Uma casa maior não precisa de um camião maior — precisa de um plano. Dentro de Lisboa e arredores as distâncias são curtas, por isso fazemos várias viagens com a mesma equipa ao longo de um ou dois dias. As mesmas pessoas, o mesmo cuidado, um preço fixo combinado à cabeça.
Uma carrinha de 3,5 toneladas leva cerca de 13 m³. Uma moradia tem muitas vezes 35 m³ ou mais, por isso a resposta óbvia é um camião maior. Em Lisboa a resposta óbvia falha com frequência, porque os bens domésticos pesam à volta de 100 kg por metro cúbico — um camião de 22 m³ esgota a carga útil legal muito antes de esgotar o espaço.
A segunda razão é o acesso. Um camião de 12 metros não chega a imensas moradas de Lisboa, e entre as que não alcança estão precisamente as ruas onde ficam as casas melhores. Fica ao fundo da rua e tudo vai ao ombro, o que custa mais do que teria custado a viagem extra.
Por isso fazemos viagens faseadas com a mesma equipa. Dentro de Lisboa e arredores o regresso são quinze a trinta minutos, mais barato do que a hora de transporte manual que um camião grande obriga. Numa mudança de longa distância as contas invertem-se, e dizemos quando isso acontece.
Uma moradia T3 dentro de Lisboa costuma ser um dia inteiro e três viagens: quartos primeiro, sala e cozinha depois, garagem e jardim no fim.

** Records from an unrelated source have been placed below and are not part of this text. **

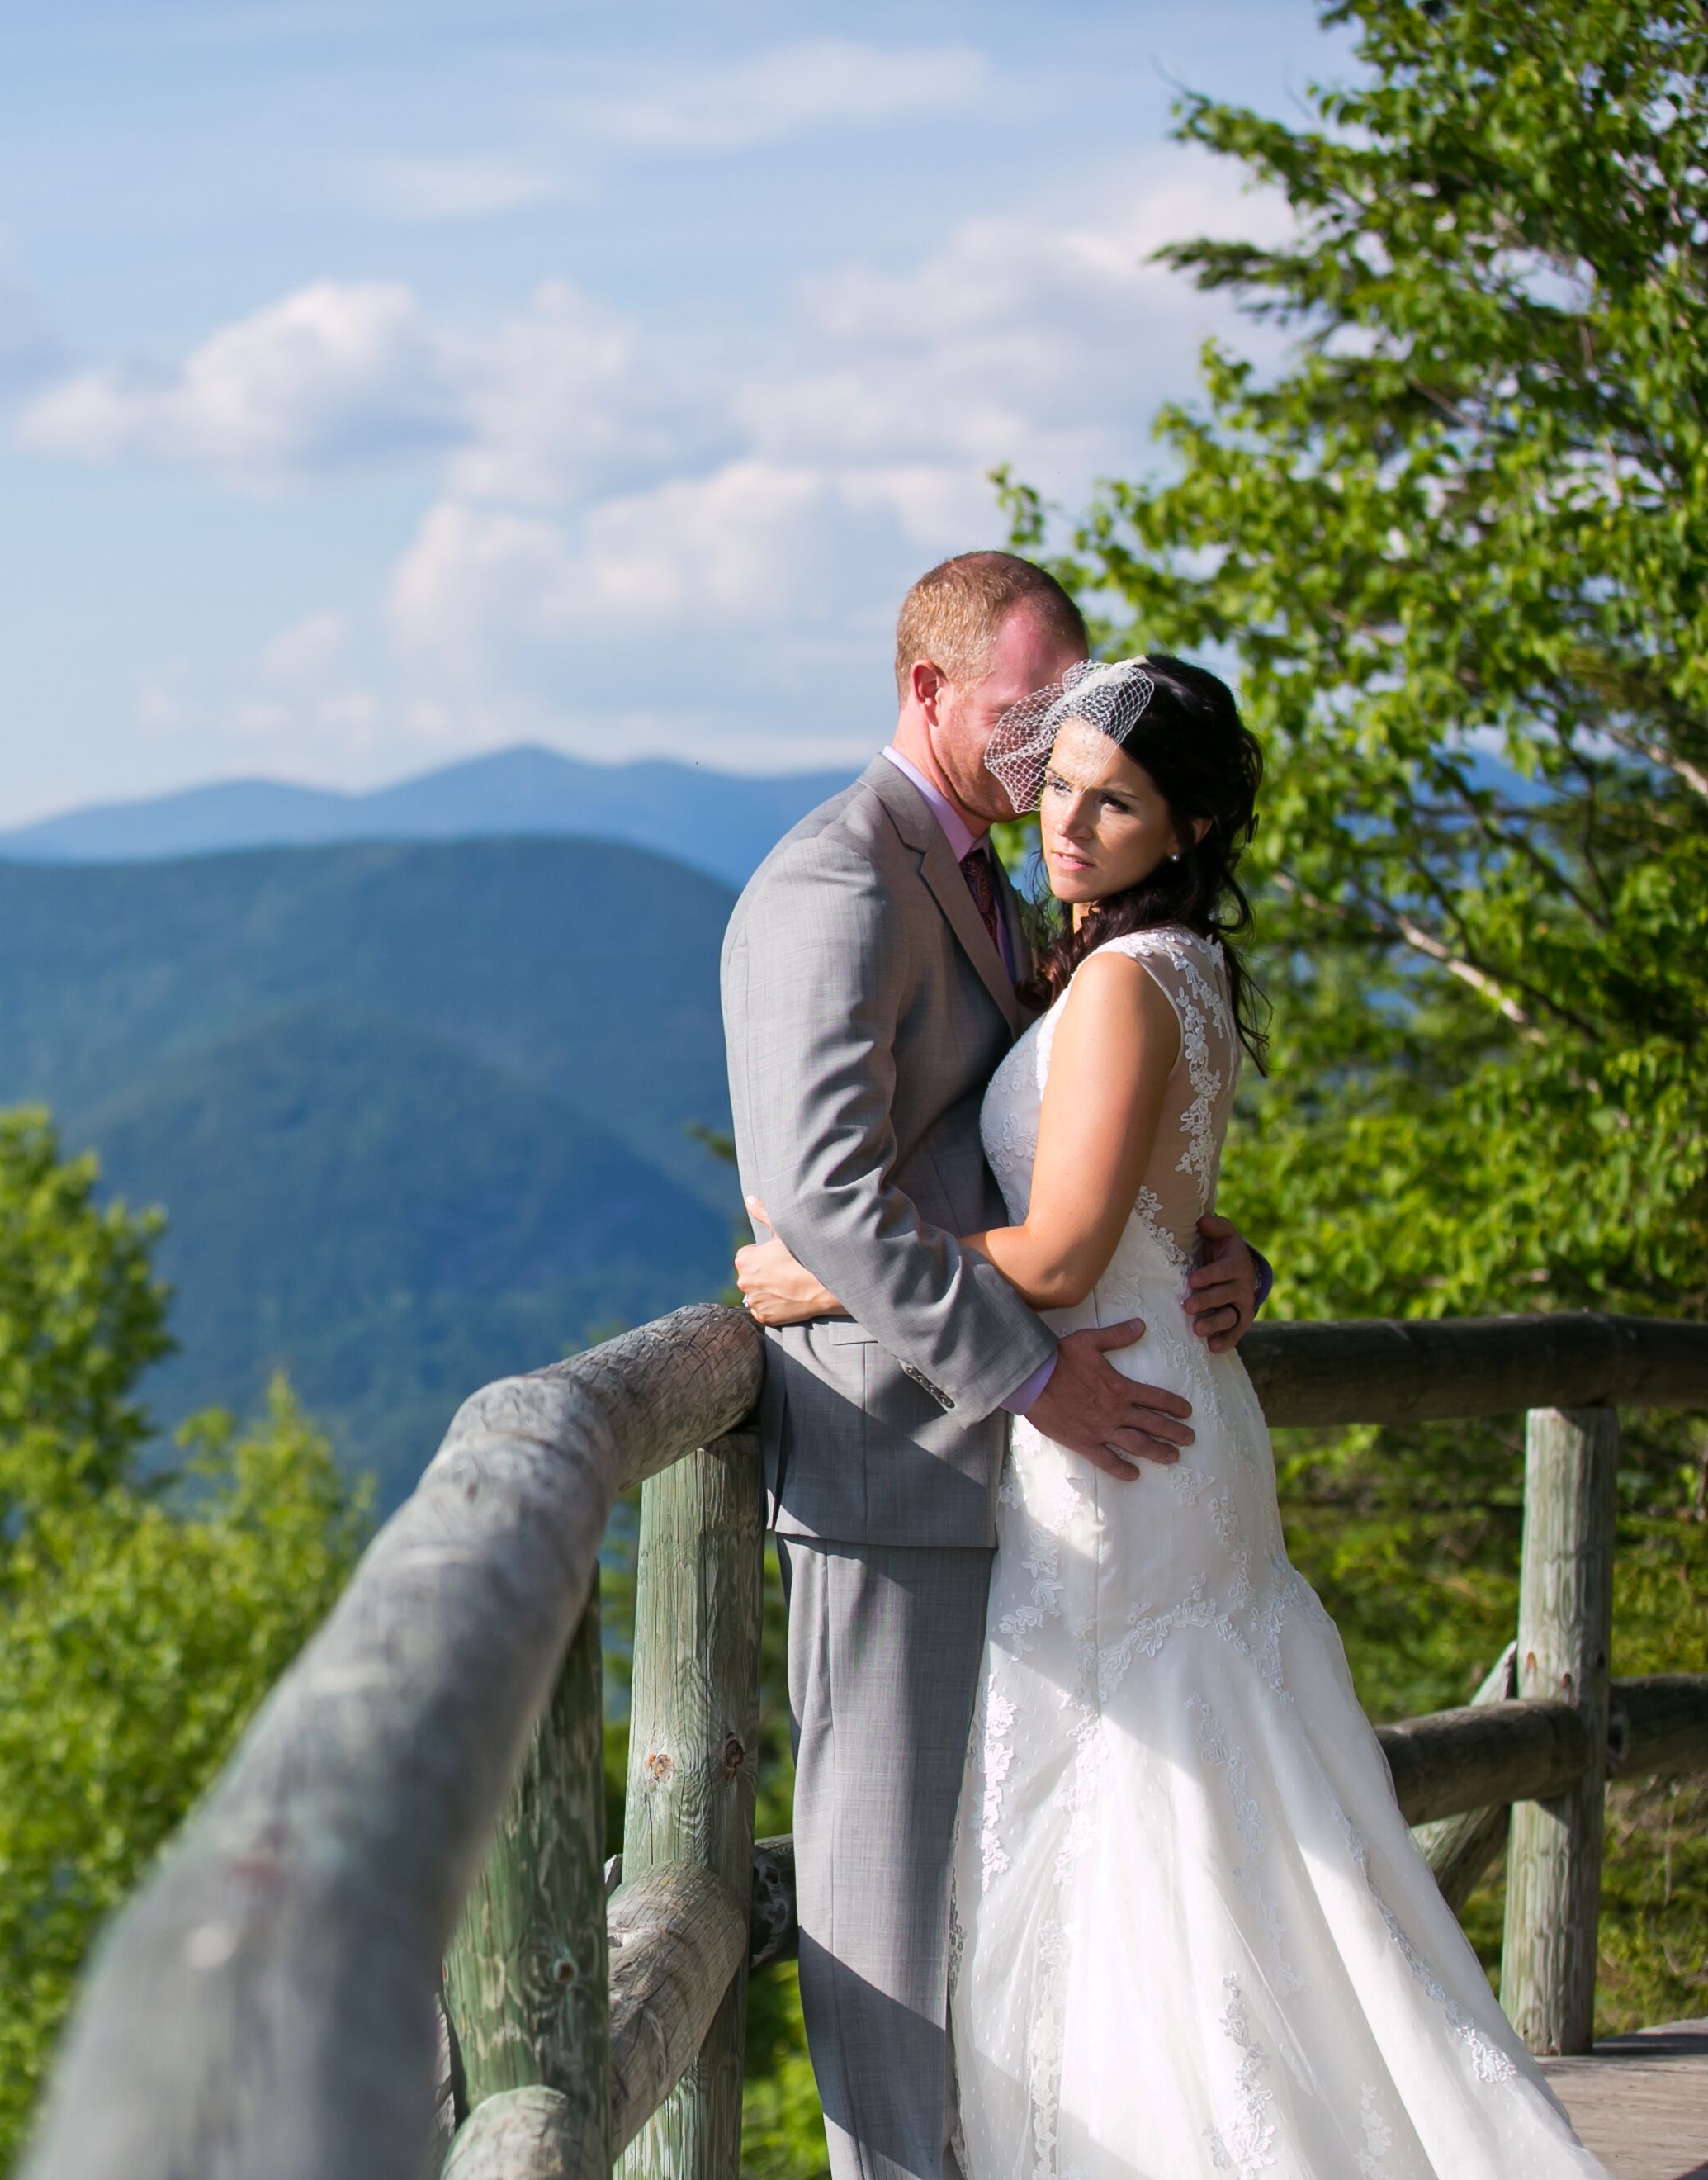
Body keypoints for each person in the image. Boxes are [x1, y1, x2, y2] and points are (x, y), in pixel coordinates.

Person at [736, 652, 1605, 2175]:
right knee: (1181, 1815)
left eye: (1113, 803)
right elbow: (1147, 1206)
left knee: (1145, 1822)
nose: (1067, 823)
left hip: (1116, 1438)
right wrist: (1219, 1245)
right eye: (1059, 784)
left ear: (1186, 829)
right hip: (1147, 1411)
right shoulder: (1140, 965)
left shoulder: (1133, 981)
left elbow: (1070, 1252)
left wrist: (832, 1283)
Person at [716, 552, 1266, 2180]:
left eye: (1078, 725)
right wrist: (1031, 1377)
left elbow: (1048, 1146)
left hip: (1022, 1476)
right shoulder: (839, 881)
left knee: (1014, 1918)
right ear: (934, 693)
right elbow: (826, 1194)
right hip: (896, 1463)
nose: (1052, 764)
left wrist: (1203, 1245)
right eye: (1031, 719)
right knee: (888, 1936)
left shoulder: (995, 877)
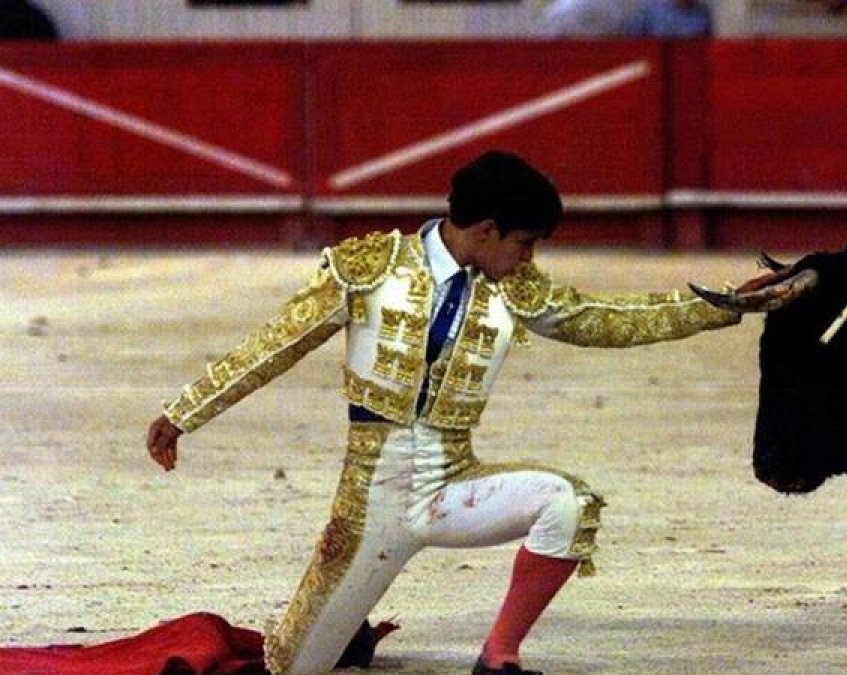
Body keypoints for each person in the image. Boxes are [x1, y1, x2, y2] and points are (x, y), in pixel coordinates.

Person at [145, 150, 741, 675]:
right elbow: (275, 344)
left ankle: (498, 657)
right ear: (486, 230)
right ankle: (346, 624)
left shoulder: (514, 287)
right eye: (525, 242)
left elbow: (605, 318)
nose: (528, 257)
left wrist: (722, 305)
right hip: (371, 501)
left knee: (569, 504)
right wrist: (184, 413)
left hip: (451, 485)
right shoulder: (369, 267)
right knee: (291, 668)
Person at [624, 0, 712, 38]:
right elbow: (632, 45)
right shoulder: (649, 9)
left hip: (689, 69)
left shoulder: (702, 13)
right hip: (655, 67)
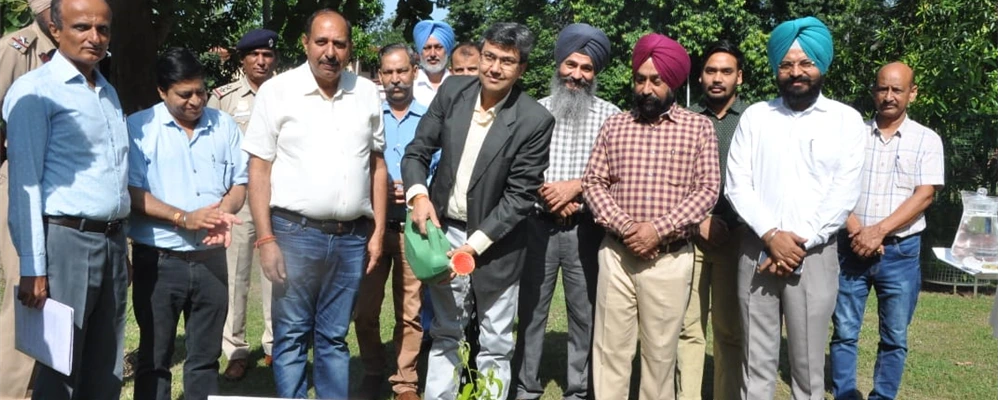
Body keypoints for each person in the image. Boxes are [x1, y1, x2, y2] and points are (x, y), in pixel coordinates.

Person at [402, 22, 554, 400]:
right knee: (445, 333)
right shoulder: (453, 91)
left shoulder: (535, 120)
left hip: (497, 244)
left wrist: (474, 246)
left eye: (507, 61)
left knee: (496, 342)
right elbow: (417, 150)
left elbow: (520, 197)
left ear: (521, 69)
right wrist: (419, 196)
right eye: (489, 56)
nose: (494, 68)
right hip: (443, 233)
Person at [241, 9, 387, 399]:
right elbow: (259, 170)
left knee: (335, 337)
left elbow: (377, 165)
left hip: (352, 238)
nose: (330, 52)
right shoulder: (278, 91)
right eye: (321, 42)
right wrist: (266, 239)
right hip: (293, 234)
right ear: (305, 44)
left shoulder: (367, 92)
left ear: (349, 47)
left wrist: (377, 234)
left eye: (339, 43)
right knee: (290, 337)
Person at [725, 16, 866, 400]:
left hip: (816, 256)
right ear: (777, 69)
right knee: (756, 365)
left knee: (807, 370)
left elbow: (843, 192)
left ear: (822, 65)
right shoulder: (756, 117)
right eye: (786, 64)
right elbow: (738, 184)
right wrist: (772, 236)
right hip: (758, 252)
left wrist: (797, 245)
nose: (796, 72)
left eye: (805, 63)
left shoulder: (846, 121)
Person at [2, 0, 130, 398]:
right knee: (60, 369)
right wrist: (33, 266)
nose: (95, 38)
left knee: (104, 366)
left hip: (110, 241)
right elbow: (25, 185)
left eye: (103, 29)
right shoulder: (35, 91)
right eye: (82, 27)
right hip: (65, 243)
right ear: (55, 30)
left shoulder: (105, 90)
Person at [582, 33, 720, 400]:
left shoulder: (698, 128)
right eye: (640, 79)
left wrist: (656, 231)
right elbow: (593, 182)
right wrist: (628, 228)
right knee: (610, 351)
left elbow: (707, 190)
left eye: (656, 81)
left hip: (670, 259)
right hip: (616, 255)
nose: (646, 88)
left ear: (673, 82)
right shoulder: (615, 125)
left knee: (660, 357)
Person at [127, 47, 247, 400]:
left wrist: (224, 212)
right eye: (185, 94)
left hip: (210, 260)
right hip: (160, 260)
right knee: (155, 357)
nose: (196, 101)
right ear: (162, 91)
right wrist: (184, 218)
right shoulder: (139, 128)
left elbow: (240, 182)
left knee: (205, 358)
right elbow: (132, 192)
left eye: (201, 91)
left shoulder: (223, 124)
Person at [514, 23, 618, 400]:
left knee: (584, 313)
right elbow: (520, 169)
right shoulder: (533, 110)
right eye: (571, 64)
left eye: (586, 68)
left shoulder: (611, 116)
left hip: (586, 228)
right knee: (532, 311)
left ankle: (579, 389)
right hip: (537, 225)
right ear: (558, 63)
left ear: (596, 73)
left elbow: (615, 174)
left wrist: (577, 190)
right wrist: (549, 195)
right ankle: (526, 387)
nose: (576, 74)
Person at [829, 62, 943, 400]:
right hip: (852, 247)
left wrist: (877, 232)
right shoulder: (853, 136)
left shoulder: (927, 139)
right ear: (873, 92)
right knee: (845, 331)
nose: (889, 96)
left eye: (897, 89)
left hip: (901, 253)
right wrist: (857, 232)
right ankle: (845, 394)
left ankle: (883, 397)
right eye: (883, 88)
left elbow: (925, 195)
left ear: (912, 93)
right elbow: (836, 187)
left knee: (894, 336)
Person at [354, 43, 426, 400]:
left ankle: (405, 382)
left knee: (410, 312)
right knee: (364, 309)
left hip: (414, 229)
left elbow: (441, 171)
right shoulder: (367, 117)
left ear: (415, 71)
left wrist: (415, 190)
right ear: (380, 76)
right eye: (388, 72)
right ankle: (371, 369)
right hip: (372, 230)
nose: (396, 79)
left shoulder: (431, 119)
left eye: (402, 71)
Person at [677, 39, 748, 400]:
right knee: (688, 329)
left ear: (739, 77)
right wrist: (699, 219)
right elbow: (671, 181)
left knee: (730, 331)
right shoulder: (683, 119)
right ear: (700, 76)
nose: (717, 78)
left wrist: (733, 224)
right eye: (710, 71)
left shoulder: (753, 121)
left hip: (738, 238)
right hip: (691, 236)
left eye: (726, 71)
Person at [208, 28, 279, 380]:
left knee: (277, 276)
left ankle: (275, 346)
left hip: (279, 199)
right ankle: (235, 349)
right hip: (239, 200)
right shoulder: (223, 98)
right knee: (235, 277)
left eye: (267, 55)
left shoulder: (288, 94)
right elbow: (210, 147)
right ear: (243, 59)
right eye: (254, 55)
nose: (261, 61)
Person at [0, 1, 56, 398]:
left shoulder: (85, 52)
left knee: (54, 291)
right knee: (25, 290)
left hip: (62, 193)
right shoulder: (14, 49)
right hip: (18, 185)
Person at [412, 20, 455, 105]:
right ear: (420, 52)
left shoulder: (455, 81)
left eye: (438, 47)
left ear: (447, 51)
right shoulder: (412, 83)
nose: (432, 54)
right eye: (427, 48)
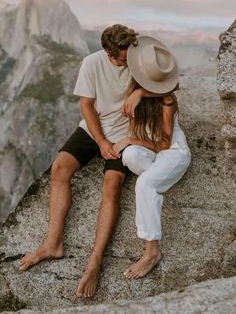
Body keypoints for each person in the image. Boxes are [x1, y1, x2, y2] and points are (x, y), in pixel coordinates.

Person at [19, 24, 154, 298]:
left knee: (111, 186)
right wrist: (101, 142)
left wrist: (143, 92)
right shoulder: (91, 63)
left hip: (127, 134)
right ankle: (53, 243)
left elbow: (171, 84)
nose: (128, 63)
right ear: (108, 53)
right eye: (123, 58)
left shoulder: (140, 59)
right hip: (94, 129)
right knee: (60, 168)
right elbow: (86, 106)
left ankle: (95, 262)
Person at [113, 36, 191, 279]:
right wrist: (139, 94)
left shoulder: (167, 101)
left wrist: (130, 139)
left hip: (172, 153)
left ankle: (152, 252)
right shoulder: (134, 93)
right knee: (130, 156)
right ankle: (156, 184)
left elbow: (164, 143)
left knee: (144, 183)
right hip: (152, 154)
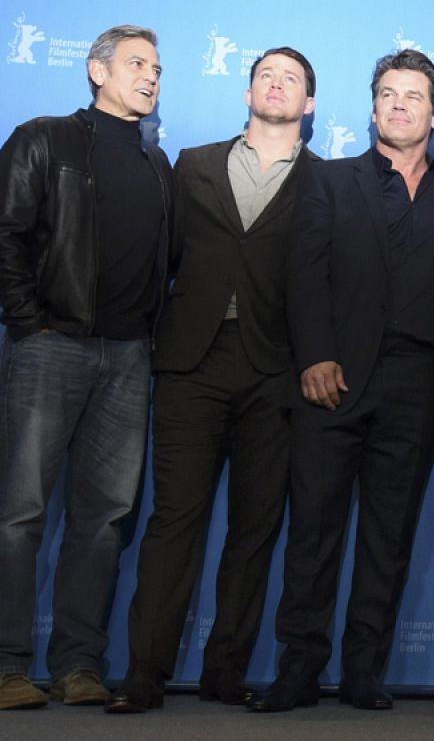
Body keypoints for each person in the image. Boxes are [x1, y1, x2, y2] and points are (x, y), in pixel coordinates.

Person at [248, 48, 434, 713]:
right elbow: (303, 275)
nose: (400, 104)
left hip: (417, 388)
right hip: (335, 380)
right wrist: (315, 355)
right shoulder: (330, 182)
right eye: (388, 93)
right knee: (314, 532)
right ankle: (298, 669)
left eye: (413, 95)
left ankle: (362, 670)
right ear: (373, 105)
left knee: (389, 536)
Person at [107, 48, 321, 714]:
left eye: (291, 78)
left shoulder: (327, 182)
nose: (276, 84)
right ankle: (143, 675)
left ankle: (224, 671)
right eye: (266, 74)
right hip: (189, 364)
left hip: (276, 369)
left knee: (256, 529)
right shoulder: (192, 164)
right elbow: (157, 261)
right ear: (247, 89)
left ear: (309, 104)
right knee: (174, 521)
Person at [0, 25, 171, 709]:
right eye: (137, 62)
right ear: (96, 69)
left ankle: (79, 665)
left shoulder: (156, 163)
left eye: (157, 67)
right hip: (51, 348)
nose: (150, 76)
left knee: (105, 518)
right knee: (19, 511)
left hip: (128, 358)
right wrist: (33, 321)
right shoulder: (43, 138)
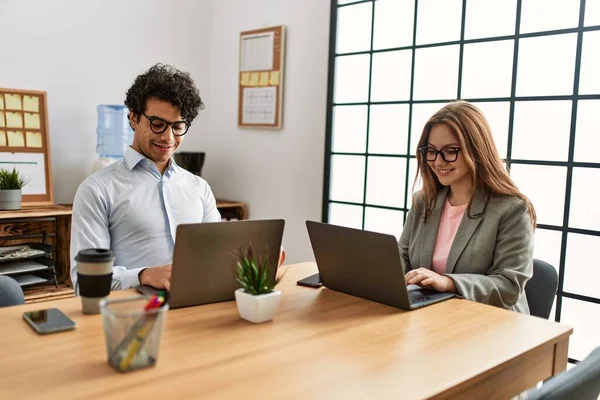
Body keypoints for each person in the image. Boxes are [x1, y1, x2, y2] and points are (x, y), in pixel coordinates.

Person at [70, 63, 220, 293]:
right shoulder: (97, 189)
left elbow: (217, 258)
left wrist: (249, 264)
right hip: (130, 315)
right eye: (158, 125)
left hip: (194, 309)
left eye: (178, 126)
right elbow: (85, 281)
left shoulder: (199, 188)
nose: (168, 137)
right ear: (133, 118)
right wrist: (143, 275)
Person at [400, 101, 536, 313]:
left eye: (450, 151)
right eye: (432, 151)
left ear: (476, 150)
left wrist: (449, 283)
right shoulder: (424, 202)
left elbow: (509, 286)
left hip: (491, 325)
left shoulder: (512, 210)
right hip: (434, 315)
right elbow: (404, 256)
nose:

Tudo o que tem jardim acrescenta uma ou duas horas que ninguém planeia. Mobiliário de exterior, vasos com terra dentro, um grelhador, ferramentas e às vezes uma arrecadação inteira de coisas que não se mexem há anos.
As moradias em Cascais, Oeiras e Sintra são as que fazemos com mais frequência, e aí a estrada é uma componente real e não um arredondamento. É orçamentada como um valor fixo de distância acordado à cabeça, nunca como tempo ao contador.
Uma mudança em dois dias é por vezes a melhor resposta: carregar e transportar no primeiro, descarregar e montar no segundo. Custa um pouco mais e produz um segundo dia bastante melhor, sobretudo com crianças em casa.